Directrice en charge des activités conseil pour le secteur Energie - CGI Business Consulting

Le réchauffement climatique s’accélère. Il impose d’agir plus vite et plus fort, à tous les niveaux : individuel, étatique, industriel. Les enjeux sont énormes. Mais la sobriété énergétique de la France est-elle atteignable ? Meryll Pasquet et Alexandre Malric, experts Énergie au sein de CGI Business Consulting, dressent l’état des lieux.

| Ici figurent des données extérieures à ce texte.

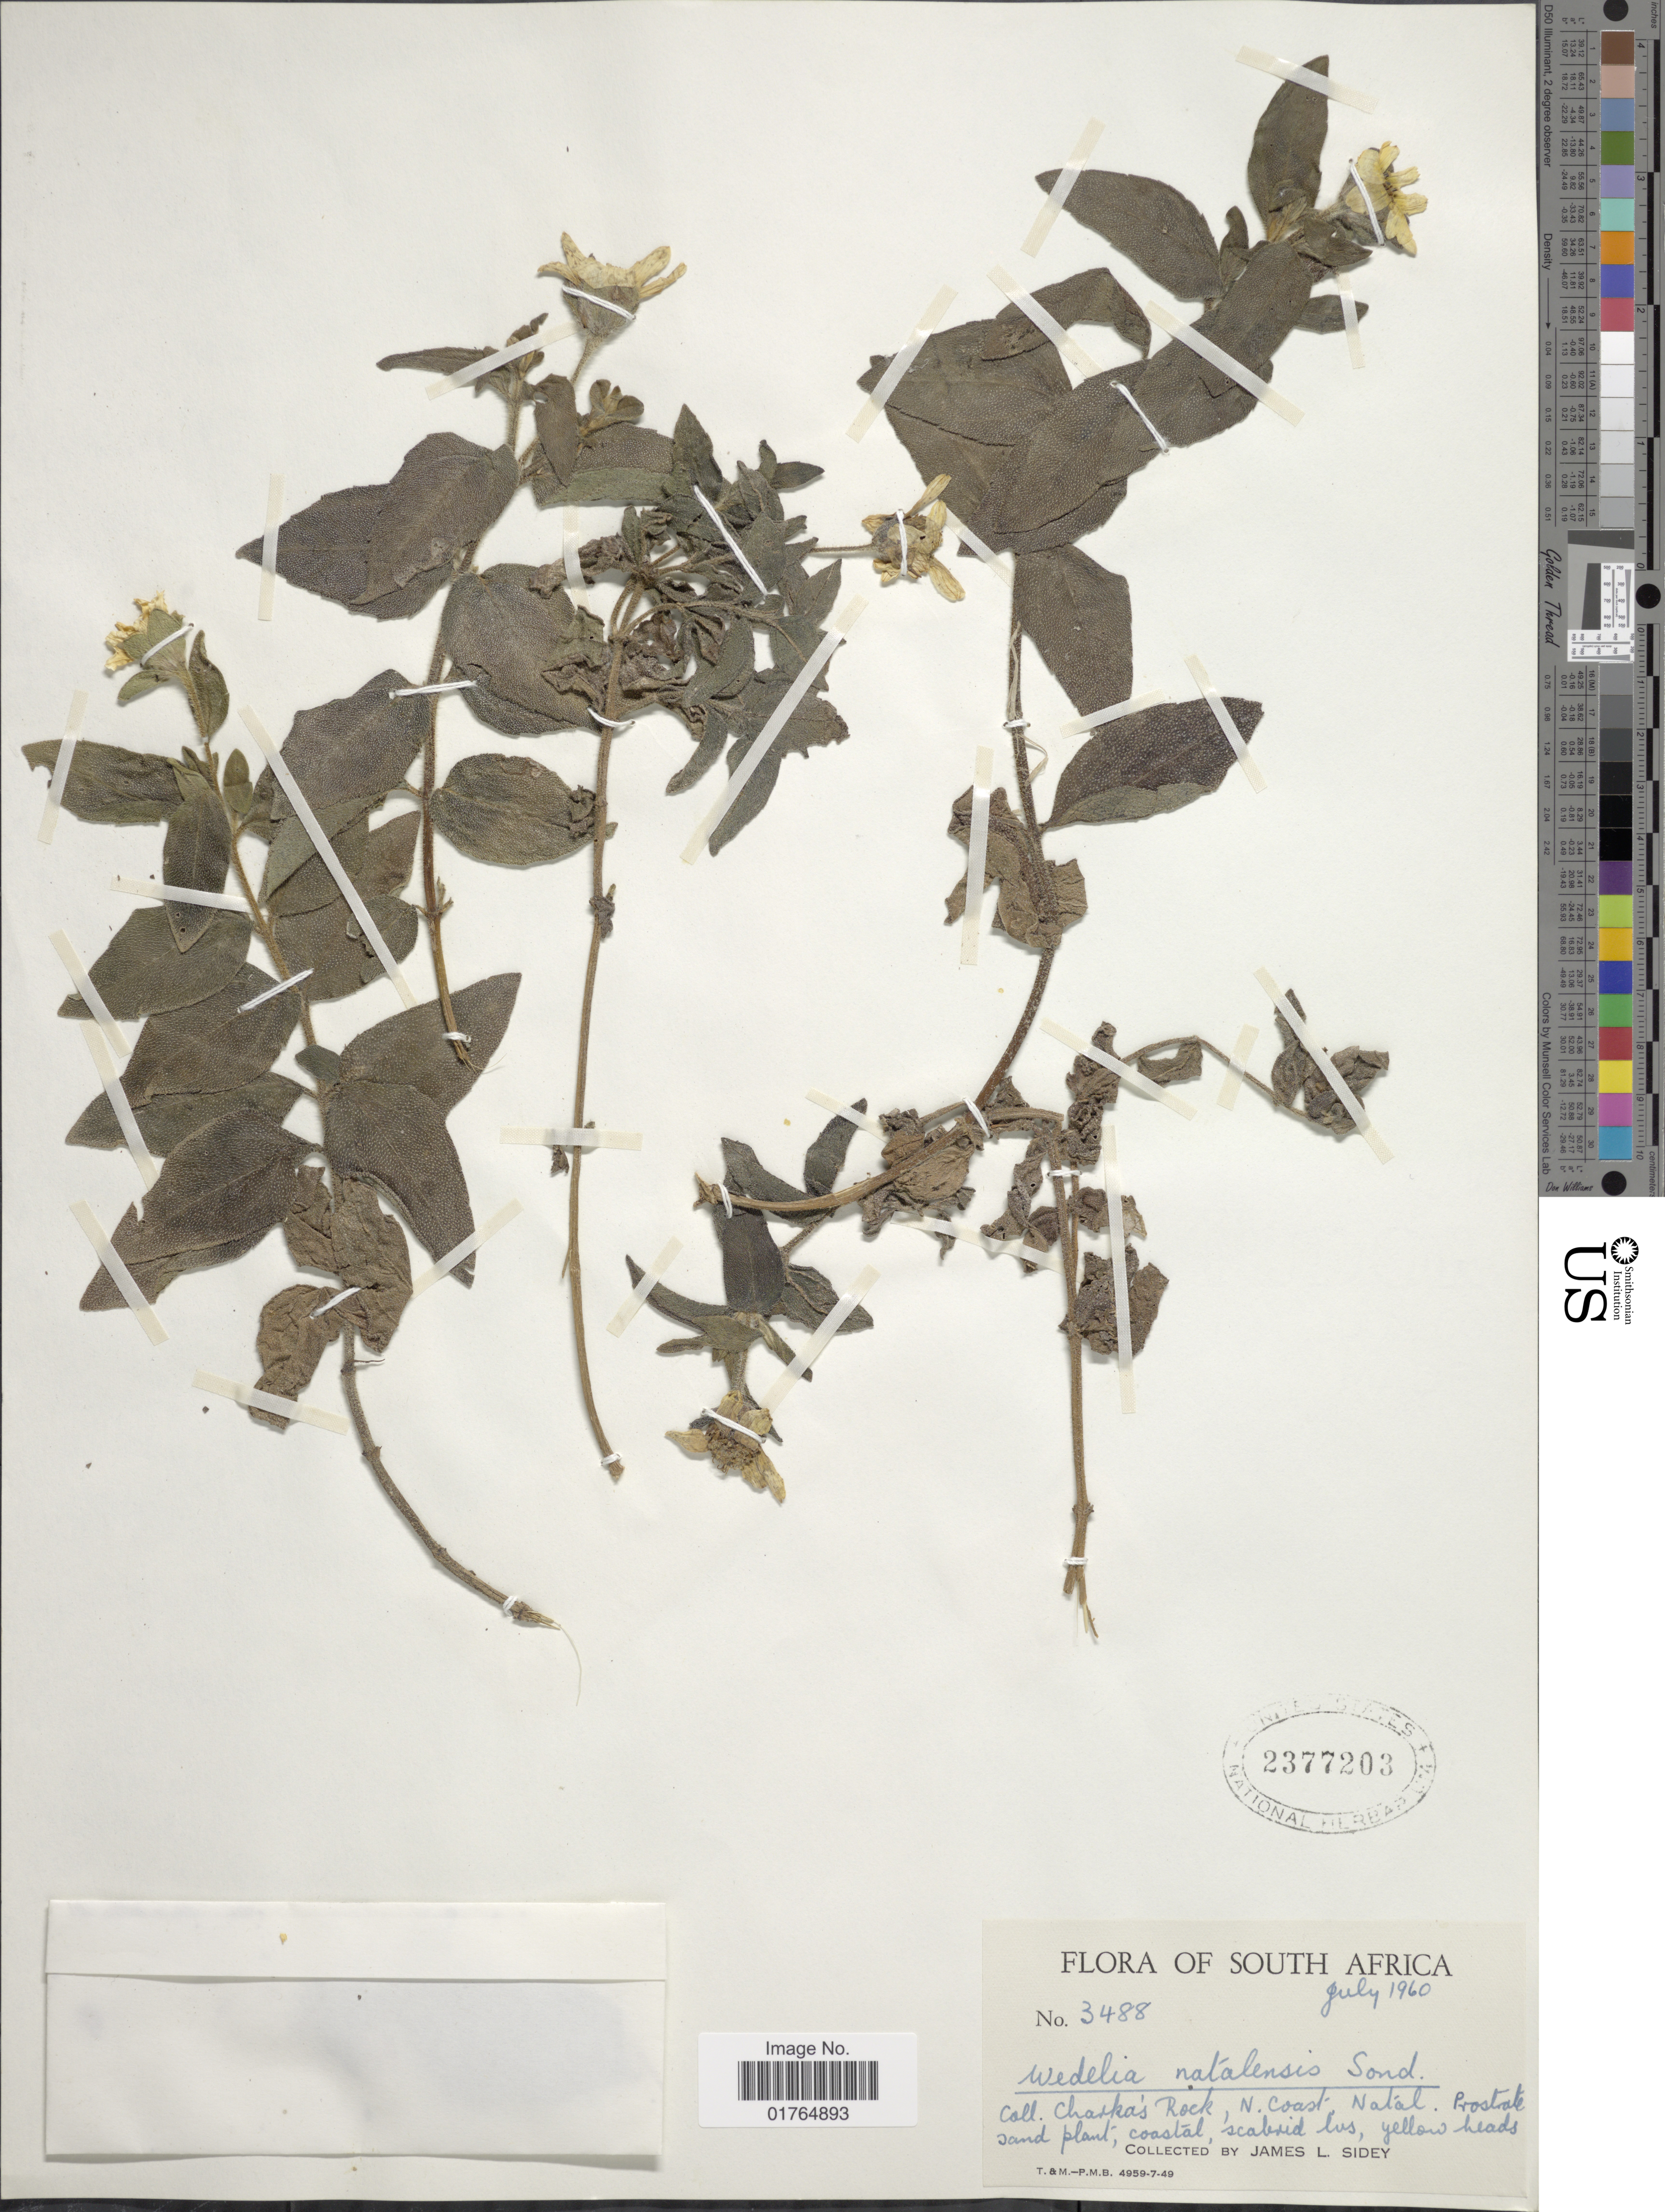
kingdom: Plantae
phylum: Tracheophyta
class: Magnoliopsida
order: Asterales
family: Asteraceae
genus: Wedelia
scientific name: Wedelia natalensis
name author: Sond.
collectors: J. L. Sidey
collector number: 3488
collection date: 1960-07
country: South Africa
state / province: KwaZulu-Natal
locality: Charka's Rock, N.Coast, Natal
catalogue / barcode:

En termes de réchauffement climatique, quelles sont les différences entre les scenarii à +1,1 °C et +2° C, par rapport à 1900 ?

Meryll Pasquet : +1,1 degré, c'est la situation dans laquelle on est aujourd'hui et les conséquences sont déjà dramatiques ! On parle de 23 millions de réfugiés climatiques qui, au sein de leur propre pays, sont en train de migrer pour s'éloigner des côtes, fuir les épisodes de sécheresse, de canicule…. A +1,5° C, l’Amazonie pourrait devenir une savane. Il est urgent d’agir, parce qu'à partir du moment où on commencera à baisser nos émissions de gaz à effet de serre, il y aura un temps d'inertie avant que les températures ne commencent à baisser vraiment.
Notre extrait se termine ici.